By analysing bone DNA, researchers can see that early humans in Europe had developed extra copies of the amylase gene long before they started farming.
That’s why people today can have up to 18 amylase gene copies, indicating that we have evolved to be able to digest starches more efficiently.
Also consider that every single cell in your body runs on glucose, which is a carbohydrate sugar. Even the most fat-adapted brain requires, at the very least, 20% of its energy from carbs.
Bottom Line: Humans ate high-carb foods long before they started farming. This is supported by genetics and archaeological evidence.
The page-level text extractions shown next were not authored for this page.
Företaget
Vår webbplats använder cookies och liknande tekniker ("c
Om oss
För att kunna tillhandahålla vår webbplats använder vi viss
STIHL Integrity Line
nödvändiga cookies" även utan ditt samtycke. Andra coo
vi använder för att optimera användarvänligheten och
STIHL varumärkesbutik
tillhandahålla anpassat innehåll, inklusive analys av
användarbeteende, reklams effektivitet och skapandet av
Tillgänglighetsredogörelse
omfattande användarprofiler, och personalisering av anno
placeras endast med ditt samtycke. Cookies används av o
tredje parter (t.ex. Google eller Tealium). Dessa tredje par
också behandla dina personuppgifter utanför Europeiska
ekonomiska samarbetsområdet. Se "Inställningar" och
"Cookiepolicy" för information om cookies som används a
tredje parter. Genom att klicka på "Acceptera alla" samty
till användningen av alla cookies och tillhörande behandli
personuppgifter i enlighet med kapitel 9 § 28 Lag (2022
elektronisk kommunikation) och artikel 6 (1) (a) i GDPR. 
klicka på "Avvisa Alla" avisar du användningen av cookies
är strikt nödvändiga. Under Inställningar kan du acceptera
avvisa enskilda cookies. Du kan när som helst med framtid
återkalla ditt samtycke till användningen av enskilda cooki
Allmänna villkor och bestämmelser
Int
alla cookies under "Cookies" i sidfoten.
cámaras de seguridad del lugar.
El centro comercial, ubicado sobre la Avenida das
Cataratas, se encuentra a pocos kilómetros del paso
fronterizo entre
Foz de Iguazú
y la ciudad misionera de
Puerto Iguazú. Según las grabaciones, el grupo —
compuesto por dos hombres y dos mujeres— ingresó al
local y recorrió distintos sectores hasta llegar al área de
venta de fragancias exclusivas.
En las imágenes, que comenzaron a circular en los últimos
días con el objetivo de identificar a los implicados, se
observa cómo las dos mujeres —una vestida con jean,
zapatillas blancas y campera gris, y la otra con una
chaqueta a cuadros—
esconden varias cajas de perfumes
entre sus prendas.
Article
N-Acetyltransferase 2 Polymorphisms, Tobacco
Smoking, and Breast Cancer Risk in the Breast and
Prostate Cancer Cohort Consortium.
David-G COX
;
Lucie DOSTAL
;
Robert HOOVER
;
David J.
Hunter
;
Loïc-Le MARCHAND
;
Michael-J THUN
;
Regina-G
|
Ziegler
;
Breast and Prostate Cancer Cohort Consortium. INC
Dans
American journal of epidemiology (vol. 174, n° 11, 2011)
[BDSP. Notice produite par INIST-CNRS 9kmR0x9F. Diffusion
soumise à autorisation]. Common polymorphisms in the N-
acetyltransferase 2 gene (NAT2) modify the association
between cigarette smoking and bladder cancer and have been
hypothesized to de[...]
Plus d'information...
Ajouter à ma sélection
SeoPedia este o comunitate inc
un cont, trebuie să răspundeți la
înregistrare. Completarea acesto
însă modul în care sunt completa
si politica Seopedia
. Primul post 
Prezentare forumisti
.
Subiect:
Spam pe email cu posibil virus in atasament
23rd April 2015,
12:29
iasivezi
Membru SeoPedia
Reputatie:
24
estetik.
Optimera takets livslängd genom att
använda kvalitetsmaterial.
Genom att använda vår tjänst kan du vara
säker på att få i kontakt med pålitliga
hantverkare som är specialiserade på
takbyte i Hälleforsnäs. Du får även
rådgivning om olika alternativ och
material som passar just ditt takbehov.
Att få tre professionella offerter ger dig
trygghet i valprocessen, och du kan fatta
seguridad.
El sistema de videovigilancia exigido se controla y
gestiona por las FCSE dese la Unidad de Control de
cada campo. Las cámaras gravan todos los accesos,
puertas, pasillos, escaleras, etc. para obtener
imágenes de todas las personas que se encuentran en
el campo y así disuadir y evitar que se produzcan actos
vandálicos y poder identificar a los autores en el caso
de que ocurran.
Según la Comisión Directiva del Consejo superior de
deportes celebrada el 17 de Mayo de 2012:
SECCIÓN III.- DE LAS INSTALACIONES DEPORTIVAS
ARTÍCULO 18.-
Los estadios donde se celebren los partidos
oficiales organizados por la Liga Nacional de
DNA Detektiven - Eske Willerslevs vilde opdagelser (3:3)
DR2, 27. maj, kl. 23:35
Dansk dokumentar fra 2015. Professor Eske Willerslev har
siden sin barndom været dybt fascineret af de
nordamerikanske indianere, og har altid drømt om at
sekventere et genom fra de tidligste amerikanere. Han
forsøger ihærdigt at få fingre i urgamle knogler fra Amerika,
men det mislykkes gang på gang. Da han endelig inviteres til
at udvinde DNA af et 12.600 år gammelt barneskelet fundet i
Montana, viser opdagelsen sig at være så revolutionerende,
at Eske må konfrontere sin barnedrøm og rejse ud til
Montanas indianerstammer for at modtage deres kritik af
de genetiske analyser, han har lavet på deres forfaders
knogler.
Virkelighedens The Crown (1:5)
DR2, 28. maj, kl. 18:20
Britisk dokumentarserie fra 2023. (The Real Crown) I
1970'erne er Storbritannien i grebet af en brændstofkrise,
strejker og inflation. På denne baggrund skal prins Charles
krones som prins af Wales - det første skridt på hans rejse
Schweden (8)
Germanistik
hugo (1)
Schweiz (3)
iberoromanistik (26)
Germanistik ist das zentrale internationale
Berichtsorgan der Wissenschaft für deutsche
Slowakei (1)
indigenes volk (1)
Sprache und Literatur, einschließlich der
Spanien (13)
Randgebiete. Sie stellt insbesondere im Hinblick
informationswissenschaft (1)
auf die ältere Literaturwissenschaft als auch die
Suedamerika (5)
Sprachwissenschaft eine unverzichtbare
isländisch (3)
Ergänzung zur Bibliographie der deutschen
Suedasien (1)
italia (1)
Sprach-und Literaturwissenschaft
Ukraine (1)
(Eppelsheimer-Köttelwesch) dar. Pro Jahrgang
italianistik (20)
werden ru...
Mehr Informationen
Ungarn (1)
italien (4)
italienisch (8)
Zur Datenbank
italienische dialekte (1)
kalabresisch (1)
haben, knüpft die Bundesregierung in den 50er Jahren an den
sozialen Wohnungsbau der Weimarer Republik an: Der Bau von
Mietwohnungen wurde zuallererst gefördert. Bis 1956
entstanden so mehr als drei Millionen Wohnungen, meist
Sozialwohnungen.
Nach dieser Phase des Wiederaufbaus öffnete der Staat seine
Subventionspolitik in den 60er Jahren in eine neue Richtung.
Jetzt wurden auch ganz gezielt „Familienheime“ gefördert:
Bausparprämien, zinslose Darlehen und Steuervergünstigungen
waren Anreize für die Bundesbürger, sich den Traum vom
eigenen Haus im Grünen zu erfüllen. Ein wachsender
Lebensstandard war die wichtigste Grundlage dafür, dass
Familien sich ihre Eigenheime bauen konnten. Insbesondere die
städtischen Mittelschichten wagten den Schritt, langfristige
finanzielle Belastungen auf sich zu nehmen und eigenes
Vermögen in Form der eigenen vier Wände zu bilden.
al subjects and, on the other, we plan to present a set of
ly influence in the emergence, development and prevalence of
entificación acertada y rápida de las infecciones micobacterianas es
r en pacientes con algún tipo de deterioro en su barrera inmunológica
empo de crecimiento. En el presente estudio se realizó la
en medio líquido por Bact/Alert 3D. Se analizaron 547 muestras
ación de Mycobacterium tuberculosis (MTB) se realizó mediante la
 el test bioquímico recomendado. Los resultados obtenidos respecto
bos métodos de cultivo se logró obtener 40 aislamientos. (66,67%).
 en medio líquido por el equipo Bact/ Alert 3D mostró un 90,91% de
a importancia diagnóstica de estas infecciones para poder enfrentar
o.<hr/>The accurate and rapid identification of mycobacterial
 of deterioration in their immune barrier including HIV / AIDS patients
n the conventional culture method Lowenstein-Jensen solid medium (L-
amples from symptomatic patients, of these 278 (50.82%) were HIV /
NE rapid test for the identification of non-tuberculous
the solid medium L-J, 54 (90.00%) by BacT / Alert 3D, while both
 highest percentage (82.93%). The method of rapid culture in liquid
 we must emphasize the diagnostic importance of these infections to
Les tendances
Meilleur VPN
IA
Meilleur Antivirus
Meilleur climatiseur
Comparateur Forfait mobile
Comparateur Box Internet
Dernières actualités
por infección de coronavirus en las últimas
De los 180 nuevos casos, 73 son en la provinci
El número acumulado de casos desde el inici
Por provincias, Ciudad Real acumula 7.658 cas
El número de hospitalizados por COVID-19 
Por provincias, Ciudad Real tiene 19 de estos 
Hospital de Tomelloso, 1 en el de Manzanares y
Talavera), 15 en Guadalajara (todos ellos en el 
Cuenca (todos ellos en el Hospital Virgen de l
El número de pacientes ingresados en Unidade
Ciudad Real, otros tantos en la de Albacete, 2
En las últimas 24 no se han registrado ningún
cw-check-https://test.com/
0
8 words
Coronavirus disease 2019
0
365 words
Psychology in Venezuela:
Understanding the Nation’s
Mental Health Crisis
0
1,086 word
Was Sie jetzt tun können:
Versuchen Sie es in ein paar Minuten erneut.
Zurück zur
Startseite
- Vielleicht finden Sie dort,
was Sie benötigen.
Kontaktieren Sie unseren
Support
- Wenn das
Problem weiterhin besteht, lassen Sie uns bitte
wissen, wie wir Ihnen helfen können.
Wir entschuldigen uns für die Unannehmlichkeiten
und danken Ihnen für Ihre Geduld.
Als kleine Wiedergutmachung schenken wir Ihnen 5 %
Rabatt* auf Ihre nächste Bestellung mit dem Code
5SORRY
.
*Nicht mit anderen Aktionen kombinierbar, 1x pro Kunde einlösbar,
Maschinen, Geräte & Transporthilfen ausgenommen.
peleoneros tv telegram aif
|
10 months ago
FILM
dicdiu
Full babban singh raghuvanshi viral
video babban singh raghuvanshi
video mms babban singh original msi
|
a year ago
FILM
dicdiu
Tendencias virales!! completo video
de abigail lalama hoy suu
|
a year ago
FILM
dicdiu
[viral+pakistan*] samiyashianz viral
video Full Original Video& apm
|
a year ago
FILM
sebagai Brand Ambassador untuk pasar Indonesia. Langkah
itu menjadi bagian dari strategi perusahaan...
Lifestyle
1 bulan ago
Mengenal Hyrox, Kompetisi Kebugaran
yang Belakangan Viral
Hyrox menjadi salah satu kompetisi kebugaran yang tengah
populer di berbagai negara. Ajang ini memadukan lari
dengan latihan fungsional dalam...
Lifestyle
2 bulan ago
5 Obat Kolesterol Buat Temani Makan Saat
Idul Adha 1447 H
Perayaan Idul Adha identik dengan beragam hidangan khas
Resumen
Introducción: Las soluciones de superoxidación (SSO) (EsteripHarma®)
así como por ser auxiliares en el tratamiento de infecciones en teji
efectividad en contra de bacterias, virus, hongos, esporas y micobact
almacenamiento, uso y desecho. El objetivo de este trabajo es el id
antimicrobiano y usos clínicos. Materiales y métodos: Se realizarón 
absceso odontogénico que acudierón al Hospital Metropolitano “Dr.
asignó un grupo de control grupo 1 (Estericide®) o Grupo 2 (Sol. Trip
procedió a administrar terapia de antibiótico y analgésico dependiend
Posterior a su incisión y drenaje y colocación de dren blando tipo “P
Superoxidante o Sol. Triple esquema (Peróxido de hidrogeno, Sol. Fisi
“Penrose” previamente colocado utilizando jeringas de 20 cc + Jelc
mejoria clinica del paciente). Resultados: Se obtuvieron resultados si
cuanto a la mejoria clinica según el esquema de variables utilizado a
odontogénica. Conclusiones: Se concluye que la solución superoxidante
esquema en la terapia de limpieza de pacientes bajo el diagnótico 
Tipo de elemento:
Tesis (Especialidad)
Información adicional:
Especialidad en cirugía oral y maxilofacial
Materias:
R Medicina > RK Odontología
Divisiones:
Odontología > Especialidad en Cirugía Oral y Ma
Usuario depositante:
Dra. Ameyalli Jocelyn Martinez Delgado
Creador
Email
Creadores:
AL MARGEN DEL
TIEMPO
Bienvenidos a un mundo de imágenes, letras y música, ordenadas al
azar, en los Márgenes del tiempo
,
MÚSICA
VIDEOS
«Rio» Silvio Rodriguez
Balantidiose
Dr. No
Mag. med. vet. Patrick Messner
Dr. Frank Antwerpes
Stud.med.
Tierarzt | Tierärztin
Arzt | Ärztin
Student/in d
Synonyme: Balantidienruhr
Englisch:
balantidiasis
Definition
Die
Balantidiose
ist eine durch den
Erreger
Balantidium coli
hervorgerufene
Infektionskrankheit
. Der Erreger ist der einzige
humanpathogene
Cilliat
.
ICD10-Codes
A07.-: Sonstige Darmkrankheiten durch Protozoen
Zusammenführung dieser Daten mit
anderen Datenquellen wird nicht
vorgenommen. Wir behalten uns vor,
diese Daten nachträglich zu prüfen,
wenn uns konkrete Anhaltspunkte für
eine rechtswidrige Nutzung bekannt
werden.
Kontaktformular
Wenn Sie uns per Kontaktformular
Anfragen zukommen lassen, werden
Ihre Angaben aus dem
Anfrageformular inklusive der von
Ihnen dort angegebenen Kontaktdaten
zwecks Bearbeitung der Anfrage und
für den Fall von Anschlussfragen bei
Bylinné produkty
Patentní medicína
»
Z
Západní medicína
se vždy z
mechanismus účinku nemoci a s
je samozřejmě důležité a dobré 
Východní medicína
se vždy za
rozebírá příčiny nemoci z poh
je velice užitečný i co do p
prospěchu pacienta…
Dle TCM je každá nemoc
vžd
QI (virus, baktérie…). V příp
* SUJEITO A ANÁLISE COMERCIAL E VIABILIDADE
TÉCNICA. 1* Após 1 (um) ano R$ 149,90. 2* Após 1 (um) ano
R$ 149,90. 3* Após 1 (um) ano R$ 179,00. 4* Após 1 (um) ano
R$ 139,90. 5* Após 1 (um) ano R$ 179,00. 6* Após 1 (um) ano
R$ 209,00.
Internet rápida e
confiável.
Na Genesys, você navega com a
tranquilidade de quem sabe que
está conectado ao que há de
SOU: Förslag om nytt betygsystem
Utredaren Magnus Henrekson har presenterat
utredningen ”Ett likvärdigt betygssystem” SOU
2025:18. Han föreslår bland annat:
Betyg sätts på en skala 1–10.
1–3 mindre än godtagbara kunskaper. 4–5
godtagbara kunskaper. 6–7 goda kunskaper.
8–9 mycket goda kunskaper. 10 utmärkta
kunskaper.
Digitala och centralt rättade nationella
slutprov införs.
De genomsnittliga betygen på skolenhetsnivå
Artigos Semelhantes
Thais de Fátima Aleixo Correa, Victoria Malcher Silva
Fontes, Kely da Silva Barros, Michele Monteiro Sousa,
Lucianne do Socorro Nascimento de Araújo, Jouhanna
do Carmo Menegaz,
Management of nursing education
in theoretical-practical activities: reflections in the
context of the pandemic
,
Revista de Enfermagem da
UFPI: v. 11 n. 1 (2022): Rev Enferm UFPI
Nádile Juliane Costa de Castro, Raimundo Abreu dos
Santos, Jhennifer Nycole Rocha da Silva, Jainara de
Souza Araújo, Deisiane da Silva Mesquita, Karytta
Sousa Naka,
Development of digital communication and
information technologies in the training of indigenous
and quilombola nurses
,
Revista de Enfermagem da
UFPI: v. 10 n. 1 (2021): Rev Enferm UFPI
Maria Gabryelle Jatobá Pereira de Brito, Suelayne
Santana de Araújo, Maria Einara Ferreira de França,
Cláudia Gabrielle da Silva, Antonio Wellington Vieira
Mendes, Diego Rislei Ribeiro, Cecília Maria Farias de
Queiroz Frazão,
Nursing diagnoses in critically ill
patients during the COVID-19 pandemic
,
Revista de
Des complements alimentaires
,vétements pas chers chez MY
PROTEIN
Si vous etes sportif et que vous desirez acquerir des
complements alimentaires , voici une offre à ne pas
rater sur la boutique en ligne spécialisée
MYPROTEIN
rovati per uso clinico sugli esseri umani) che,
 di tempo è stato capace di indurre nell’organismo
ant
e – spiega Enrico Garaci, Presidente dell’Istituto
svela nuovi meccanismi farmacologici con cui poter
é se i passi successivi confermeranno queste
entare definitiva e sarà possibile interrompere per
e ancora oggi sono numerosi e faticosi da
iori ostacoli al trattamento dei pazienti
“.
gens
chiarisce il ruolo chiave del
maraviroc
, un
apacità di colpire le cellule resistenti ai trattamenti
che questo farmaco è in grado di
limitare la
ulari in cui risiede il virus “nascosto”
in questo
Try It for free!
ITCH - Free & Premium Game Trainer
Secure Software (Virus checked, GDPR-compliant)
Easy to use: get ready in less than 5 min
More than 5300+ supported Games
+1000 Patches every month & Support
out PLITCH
3. Fibre is Important for Optimal Health, and it’s a Carbohydrate
Nutrition is rarely black and white.
But one thing that almost all experts agree on, is that eating fibre is good for your health.
Soluble fibre, in particular, is known to be good for heart health and weight management.
The thick and sticky soluble fibre found in high-carb foods like legumes, potatoes and oats helps to slow down digestion. Fibre also increases the time it takes to digest and absorb nutrients.
This leads to a longer feeling of fullness and a significantly reduced appetite. Fibre is also closely linked with important fat loss around the heart and other organs.
Interestingly, almost all dietary fibre is made of carbs, we just don’t have the enzymes to digest them.
Bottom Line: Most dietary fibre is made of carbohydrates. Soluble fibre is particularly beneficial for weight maintenance and heart health.
4. Gut Bacteria Rely On Carbs for Energy
The role that our gut bacteria have on health is a new and exciting area of science.
It is thought that the balance between “good” and “bad” bacteria influences our risk of developing many lifestyle diseases, ranging from physical to psychological.
In order to grow, the “good” bacteria need carbs that they can ferment for energy.
As it turns out, soluble fibre appears to be the important gut-nourishing nutrient they feed on.
Once again, some of the best food sources of soluble fibre include legumes and oats.
Bottom Line: It is important to maintain a healthy balance of gut bacteria, and eating soluble fibre may play a crucial role.
5. The World’s Longest Lived Populations Eat Plenty of Carbs
The regions where people live measurably longer lives, provide us with unique insights about certain eating patterns.
The island of Okinawa in Japan has the most centenarians (people who live over the age of 100) in the world.
Their diet is very high in sweet potatoes, green vegetables and legumes. Prior to 1950, a whopping 69% of their calorie intake came from sweet potatoes alone.
Another long-living population inhabits the Greek island of Ikaria. Nearly 1 in every 3 people lives to be 90, and they eat a diet rich in legumes, potatoes and bread.
Several other regions share similar dietary traits, indicating that carbs are not causing problems for these people.
Bottom Line: Some of the world’s longest living populations eat diets with plenty of high-carb plant foods.
Consider Food as a Whole, Not Just Its Nutrients
It’s important to think about foods as a whole, and not just by their individual nutrients. This is especially true when talking about carbs.
For instance, carb-laden junk foods are not healthy. They provide no nutritional value and are today’s biggest contributors to excess calories.
It’s also important to note that low-carb diets can be an effective tool for weight loss and diabetes control, at least in the short-term.
But that doesn’t mean carbs alone make people fat and sick in the first place, nor are they the sole cause of the current state of public health.